PROBLEM REQUIREMENTS |
Every entry is to be transcribed as it stands. Images stay out.

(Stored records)
++++++++++
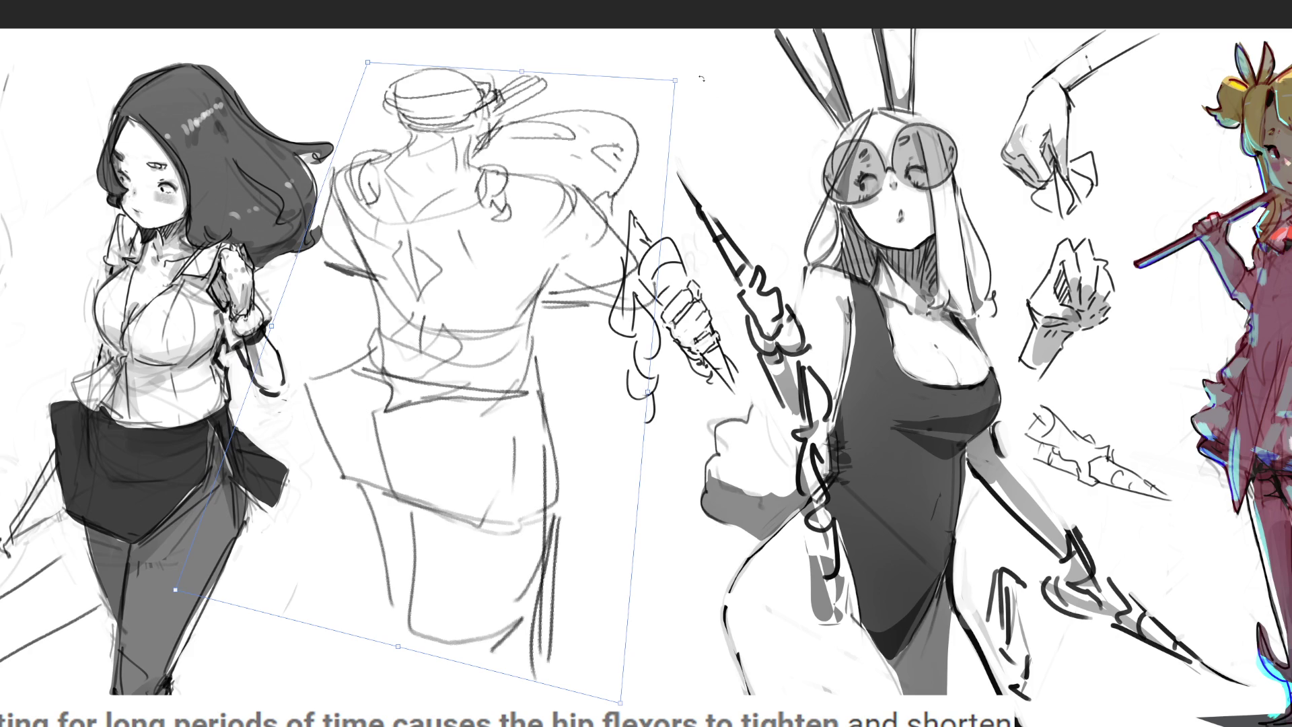
mouse_move(703, 80)
left_mouse_down()
mouse_move(462, 244)
mouse_move(510, 233)
left_mouse_up()
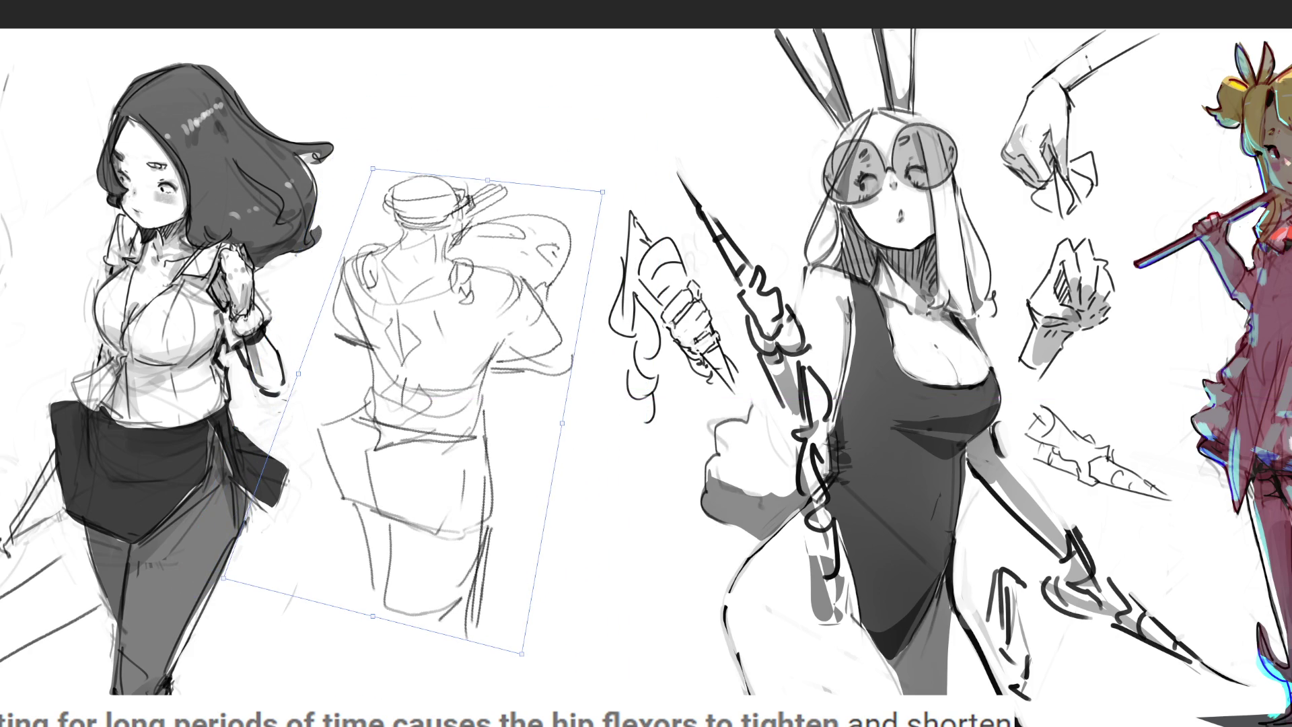
key("Return")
++++++++++
TASK RESULT |
mouse_move(703, 80)
left_mouse_down()
mouse_move(462, 244)
mouse_move(510, 233)
left_mouse_up()
key("Return")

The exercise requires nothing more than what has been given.